Wednesday, October 13, 2010

Hunger: By Jackie Kessler



Lisabeth Lewis has a black steed, a set of scales, and a new job: she’s been appointed Famine. How will an anorexic seventeen-year-old girl from the suburbs fare as one of the Four Horsemen of the Apocalypse?
Traveling the world on her steed gives Lisa freedom from her troubles at home—her constant battle with hunger, and her struggle to hide it from the people who care about her. But being Famine forces her to go places where hunger is a painful part of everyday life, and to face the horrifying effects of her phenomenal power. Can Lisa find a way to harness that power—and the courage to fight her own inner demons?


In a world filled with snacks, fast food, and deserts it is not surprising we have encountered large numbers of obesity in both men and women. But for every yin there is a yang, and in this case our world has created a problem just as serious as obesity, anorexia.

Hunger speaks out for these silent sufferers and it does so with magnificent grace.

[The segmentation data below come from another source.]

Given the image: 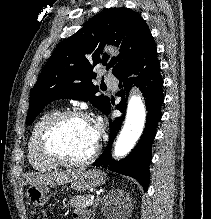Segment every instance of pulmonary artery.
<instances>
[{"instance_id":"e3ab8cb5","label":"pulmonary artery","mask_w":211,"mask_h":219,"mask_svg":"<svg viewBox=\"0 0 211 219\" xmlns=\"http://www.w3.org/2000/svg\"><path fill=\"white\" fill-rule=\"evenodd\" d=\"M106 84L111 88V89H116L117 87V80L113 77H106L105 79Z\"/></svg>"}]
</instances>
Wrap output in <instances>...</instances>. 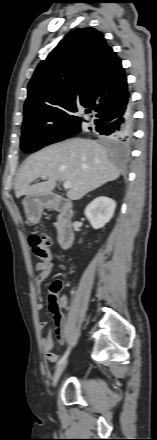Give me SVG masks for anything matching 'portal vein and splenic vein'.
Masks as SVG:
<instances>
[{"label": "portal vein and splenic vein", "instance_id": "1", "mask_svg": "<svg viewBox=\"0 0 157 440\" xmlns=\"http://www.w3.org/2000/svg\"><path fill=\"white\" fill-rule=\"evenodd\" d=\"M42 178L45 179L44 176ZM72 186H73L72 183L69 181H65L63 184L64 189H70Z\"/></svg>", "mask_w": 157, "mask_h": 440}]
</instances>
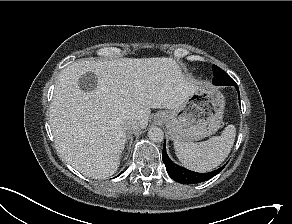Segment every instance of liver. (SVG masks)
I'll return each instance as SVG.
<instances>
[{
	"instance_id": "1",
	"label": "liver",
	"mask_w": 292,
	"mask_h": 224,
	"mask_svg": "<svg viewBox=\"0 0 292 224\" xmlns=\"http://www.w3.org/2000/svg\"><path fill=\"white\" fill-rule=\"evenodd\" d=\"M88 72L97 82L84 92L79 80ZM199 84L167 57L76 61L59 74L50 105L56 148L83 175L112 176L126 144L122 121L132 118L144 129L151 108L176 109Z\"/></svg>"
}]
</instances>
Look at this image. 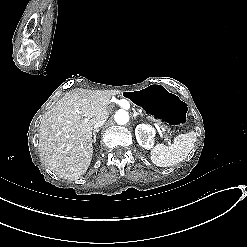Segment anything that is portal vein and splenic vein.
I'll use <instances>...</instances> for the list:
<instances>
[{
	"instance_id": "portal-vein-and-splenic-vein-1",
	"label": "portal vein and splenic vein",
	"mask_w": 247,
	"mask_h": 247,
	"mask_svg": "<svg viewBox=\"0 0 247 247\" xmlns=\"http://www.w3.org/2000/svg\"><path fill=\"white\" fill-rule=\"evenodd\" d=\"M156 130L159 132V136H161V138H164V134L161 131V128L158 125H155ZM166 143L170 146H173V143L170 142V140H166Z\"/></svg>"
}]
</instances>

Hunger was the first young adult fantasy book I’ve read that has dealt with this issue. That said I’ve read other books that have dealt with eating disorders, but none with the level of detail and understanding that Hunger exhibits. It is cruel, painful, and strikes home with startling accuracy.

Hunger tells the story of Lisabeth, an anorexic teen who just got appointed to the role of hunger/starvation as one of the four horsemen. Kessler does a fantastic job of paralleling Lisabeth’s struggle for confidence in her position as Hunger with her realization and confrontation of her disease.

In my opinion this is what makes Hunger such a fantastic book, the creative way that Kessler demonstrates the struggles of anorexia and other eating disorders while still retaining an interesting story. Kessler doesn’t fold under the pressure of a making this disease look easy to beat either. Anorexia is a disease that stays with the person for years if not forever, and constantly requires support and will power to deal with it. Kessler shows all of this in intricate detail, and really allows the reader to experience the thoughts and struggles Lisabeth and other’s afflicted with this disease fight everyday.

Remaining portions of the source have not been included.